REQUIRED ACTION
Check each line of the data below for the string "justify", then state how many have it and nothing else.
(DATA FOR THIS EXERCISE begins)
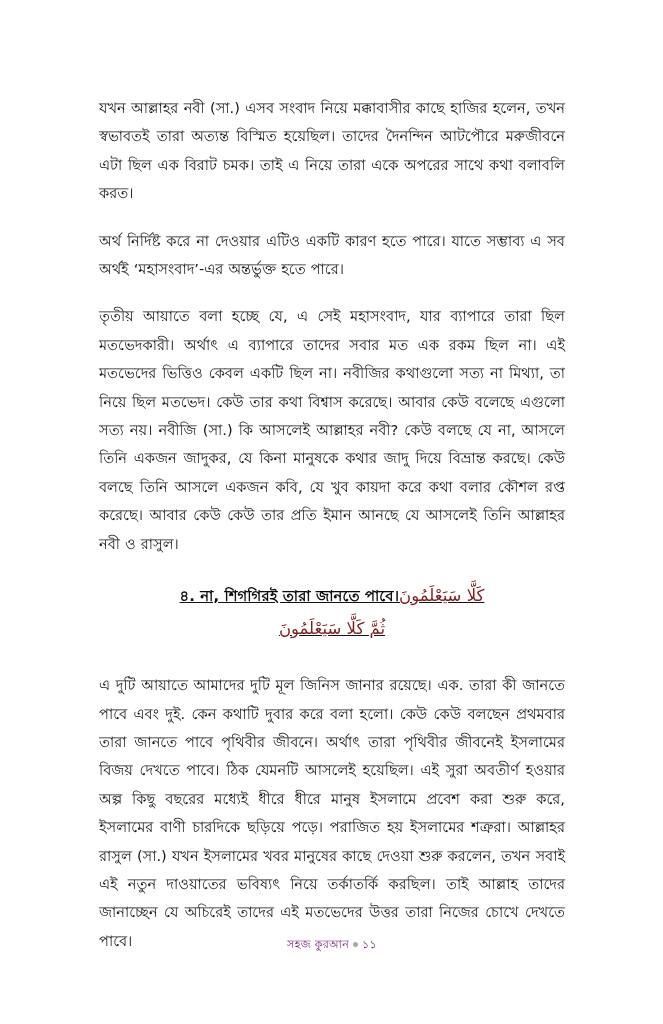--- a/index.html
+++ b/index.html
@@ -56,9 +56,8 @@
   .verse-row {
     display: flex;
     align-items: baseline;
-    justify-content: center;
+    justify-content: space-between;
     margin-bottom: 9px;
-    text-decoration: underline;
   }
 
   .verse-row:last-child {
(DATA FOR THIS EXERCISE ends)
YOUR RESPONSE
2